Filantropia telescopica
Ci sono cose che non impariamo.
Nel luglio del 1999, Yaguine Koïta e Fodé Tounkara,
due ragazzi della Guinea francese, tentano la fuga da un paese
nel quale è impossibile vivere. Spiccano il volo per
la civilissima Europa infilandosi nel carrello di un aereo in
partenza per Bruxelles. Non sanno, non capiscono i rischi, e
in ogni caso quella opportunità deve sembrar loro preferibile
alla prospettiva quasi certa di morire nel loro paese. Non hanno
valigie, e dunque hanno già rinunciato al mondo che stanno
lasciando. Non portano nulla con sé, a parte alcuni documenti
e una lettera con la quale chiedono ospitalità a un continente
intero, che ritengono accogliente. Yaguine e Fodè muoiono
in quel carrello. I loro corpi vengono ritrovati, con grottesco
ritardo, dopo che il vettore ha fatto più volte la spola
tra Conakry e Bruxelles. La lettera che portavano addosso fa
il giro del mondo, sollecita riflessioni critiche e spettacolari
esperimenti creativi. Simon Gikandi basa su questa vicenda una
riflessione molto acuta sulle questioni postcoloniali: coltivare
il sogno di un'Europa che non c'è è una pulsione
che nasce dal cuore stesso del colonialismo. Risulta dal marketing
elaborato di un sogno, prodotto da testi di ogni tipo, pensati
per costruire un immaginario dell'occidente.
Si
trattava (e si tratta) di una mistificazione creativa, sedimentata
nel tempo, che protegge e mantiene la convinzione che noi –
gli occidentali – siamo migliori. Semanticamente vuota,
questa fantasia di civiltà si rivela singolarmente persistente,
a dispetto dei fatti e in ragione della disperazione senza fondo
che contraddistingue la vita di molti migranti. Alcuni testi
meglio di altri raccontano questa triste vicenda. C'è
un corto di Andrea Caccia, L'estate vola (2000), che
non riesco a togliermi dalla testa. Ci torno sempre, e ci sono
tornata ora in circostanze simili a quelle dell'inizio di questo
secolo, per cercare di capire come una storia lontana da quella
di Yaguine e Fodé riesca a raccontare così bene
la delusione profonda, l'impotenza e alla fine la morte di uno
straniero che arriva in un mondo inospitale, aspettandosi invece
che quel mondo lo sia.
Oggi la storia del piccolo migrante trovato senza vita nel carrello
di un altro aereo, all'aeroporto Charles De Gaulle, riferisce
della stessa condizione di Yaguine e Fodé, e della medesima
(nostra) incapacità di render conto di una colossale
sottovalutazione, della nostra arrogante insipienza nel considerare
il fatto conclamato delle migrazioni forzate. Non vogliamo vedere
quello che abbiamo sotto gli occhi. Piangiamo questi morti quando
sono morti senza esser capaci di pensare anche solo un progetto
di risoluzione di questa carneficina. Siamo, nella migliore
delle ipotesi, animati da buone intenzioni, che tengono finché
occupano la dimensione astratta dell'ideologia o della religione.

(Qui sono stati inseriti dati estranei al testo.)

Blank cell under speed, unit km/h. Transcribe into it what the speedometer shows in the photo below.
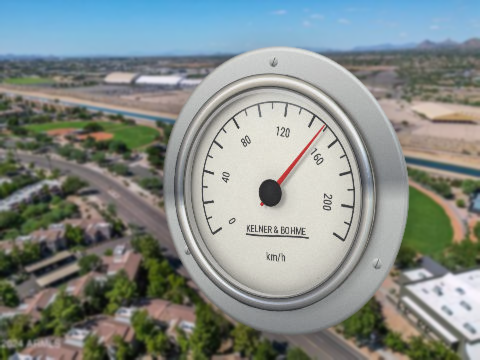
150 km/h
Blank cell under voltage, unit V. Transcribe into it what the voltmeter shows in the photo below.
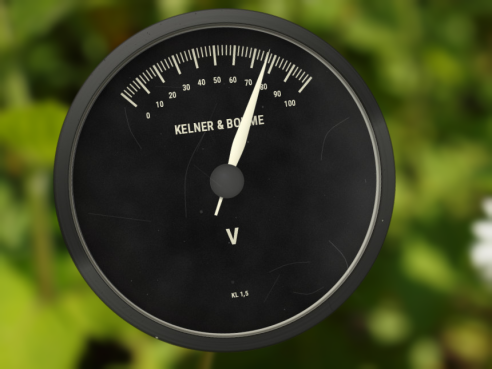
76 V
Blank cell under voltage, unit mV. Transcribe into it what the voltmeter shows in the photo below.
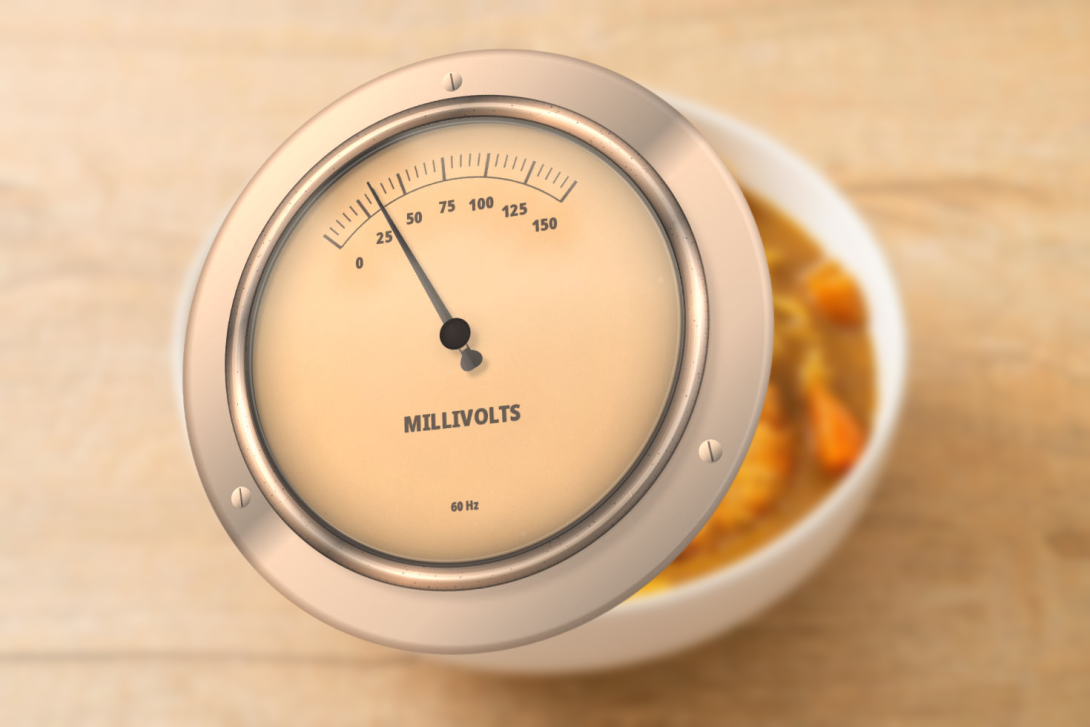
35 mV
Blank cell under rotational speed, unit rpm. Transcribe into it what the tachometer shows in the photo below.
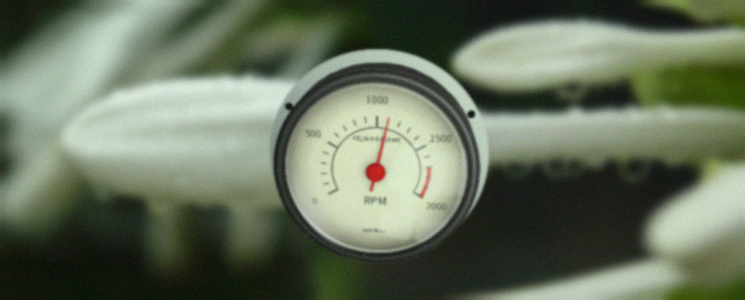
1100 rpm
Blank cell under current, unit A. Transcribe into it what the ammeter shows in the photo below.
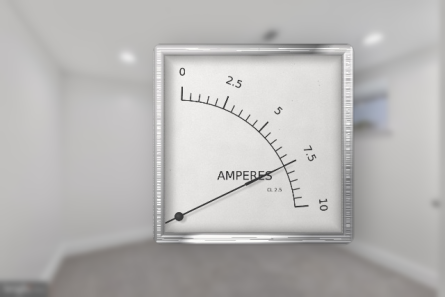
7.5 A
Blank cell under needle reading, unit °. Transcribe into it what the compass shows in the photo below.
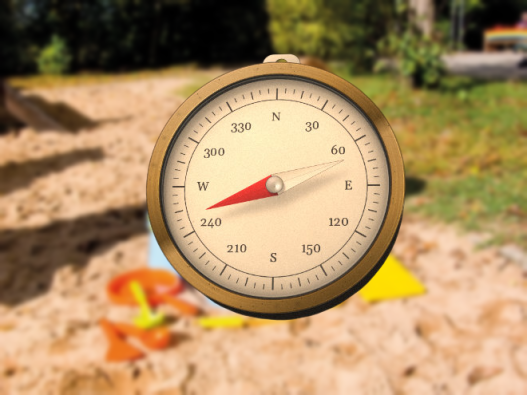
250 °
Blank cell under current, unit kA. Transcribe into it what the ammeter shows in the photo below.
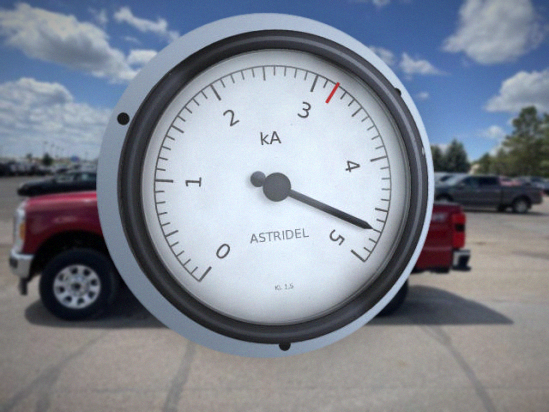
4.7 kA
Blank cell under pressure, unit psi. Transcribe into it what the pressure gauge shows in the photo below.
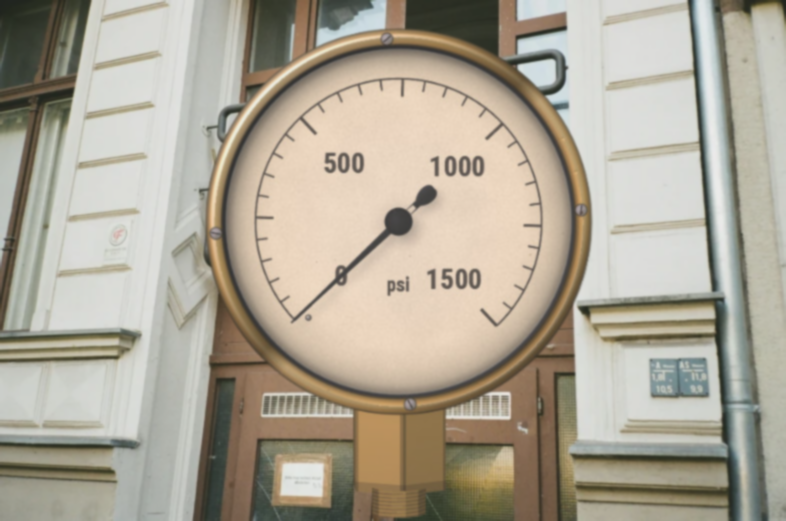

Siamo un paese essenzialmente cattolico, per formazione e per
storia. Le persone della generazione di mio padre, o almeno
molte di esse, fanno donazioni a una gran quantità di
associazioni che si occupano dei “bambini poveri dell'Africa”.
Li immaginiamo macchiettisticamente (e offensivamente) bisognosi
della nostra carità, ma a casa loro, dove devono restare
invece di salire a tradimento nel carrello di un aereo. Questo
atteggiamento ha un nome che già Dickens conosceva: filantropia
telescopica. Siamo pronti a condividere e a empatizzare con
la povertà lontana, non guardiamo quella che ci circonda.
Abbiamo figli che nella migliore delle ipotesi scelgono di scendere
in piazza per sollevare questo genere di problemi, e ci spaventiamo
quando il loro scendere in piazza provoca conseguenze, rischi,
indagini. Però mandiamo soldi, che peraltro nella maggior
parte dei casi non arrivano da nessuna parte. E comunque, “questa
gente” non la vogliamo in casa.
Filantropia telescopica, appunto. E smemoratezza storica. Le
due cose, messe assieme, non fanno un essere umano. Al meglio,
un animaletto, senza una morale, ma solo con un comportamento.